Third, a number of states require the parent to be certified as a teacher. When parents home school for religious reasons and challenge such laws in court as interfering with their religious practices, the courts have decided to uphold such laws. The courts side with the state officials because they believe the interest of the state in education outweighs the burden on religious practices. The courts contend that if parents do not meet the certification requirements public school teachers are subject to, they are unable to meet the burden of proof of showing they are able to provide an equivalent education as required by state law and regulation.
Fourth, state regulations often require the progress of the students instructed at home to be measured by standardized tests that are widely recognized as valid indicators. The tests must be taken at designated times in the student's studies. In some jurisdictions, the parents must maintain a portfolio of their children's work that is evaluated by state certified teachers.
In addition to these requirements, home schools are subject in some states to visits by state officials to assess the quality of the instruction. This practice is considered permissible by the courts so long as the visits do not hinder parents' efforts to instruct and that these appearances do not occur often. If parents do not wish to consent to these visits, they are given in some jurisdictions the option of going to court to convince a judge an equivalent education is being given.
In Meyer v. Pierce and Farrington v. Tokushige, U.S. Supreme Court cases of the 1920s, the fundamental right of parents to direct the education of their children was established. These decisions are still heavily cited today by those claiming the right to home school in federal and state courts. They contend that because these decisions have given parents this right, its denial violates the right of due process. If a right is deemed to be fundamental, it is based on the premise that it is provided for in the U. S. Constitution.

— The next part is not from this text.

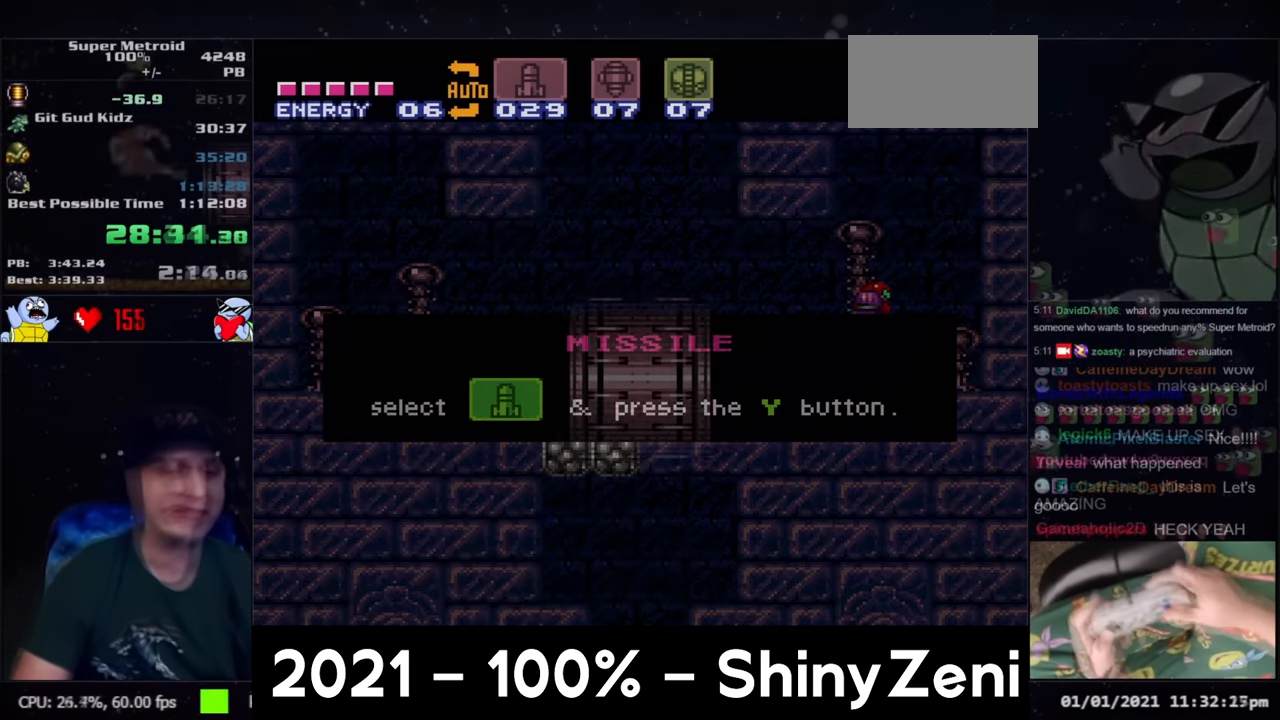
{"buttons": ["A", "Y", "DPAD_LEFT"], "events": [[83, "Y", "down"], [133, "A", "down"]]}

Under the Due Process clause, parents of home schooled children have contended the compulsory attendance statutes of their state were so vague and ambiguous, they were unconstitutional because a reasonably intelligent person would not be able to determine when he was violating the law and the person deciding whether such violation had occurred had no clear standards to go by in making his ruling.

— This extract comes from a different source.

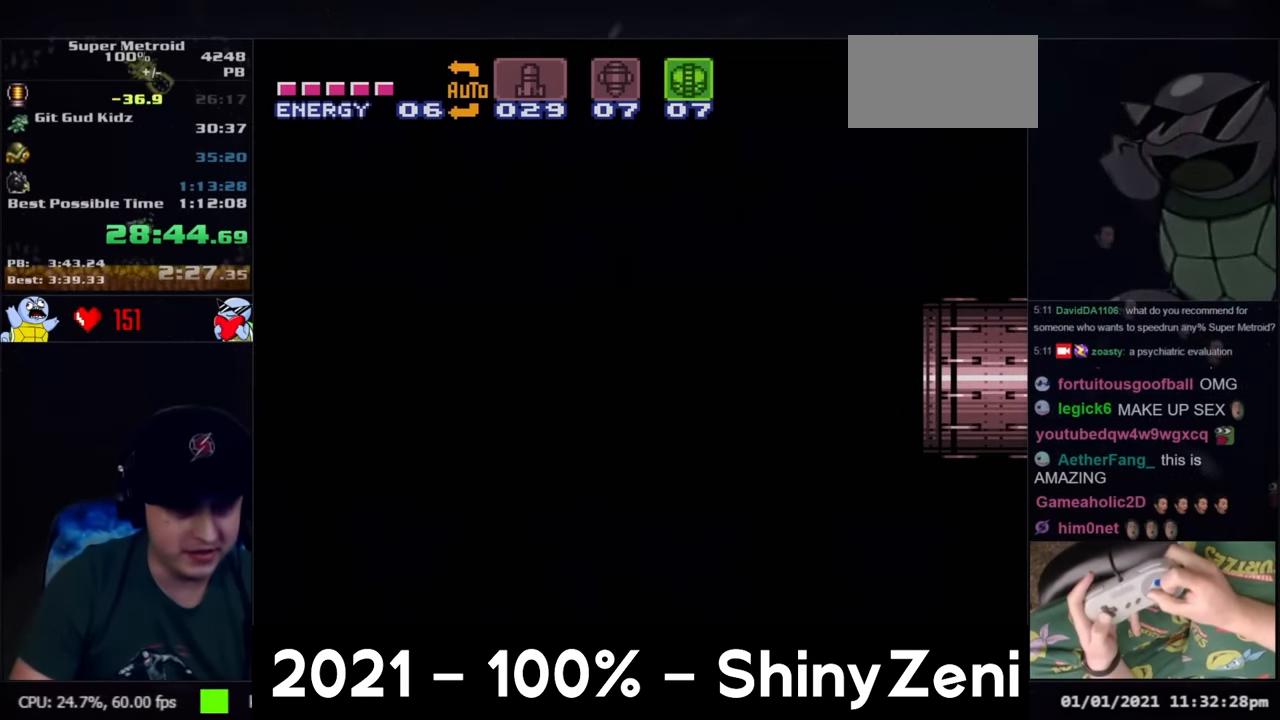
{"buttons": ["A", "Y", "DPAD_LEFT"], "events": []}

Frequently, the litigation in this area revolves around the meaning of such terms as "equivalent education" or "private school." The meaning of these terms are important in these cases because it is upon these and other similarly worded phrases that states have granted exemptions from their compulsory attendance laws and their penalties.
The Due Process clause has also been used to challenge these laws by claims that officials have too much leeway in performing their duty to apply the law. Although court cases involving this issue have not been decided in favor of the parents, the U. S. Supreme Court in a context other than home instruction has said that any decision involving a fundamental right must be made by an impartial party. In spite of subsequent U. S. Supreme Court cases which affirmed this principle in home schooling cases, the parents were unsuccessful.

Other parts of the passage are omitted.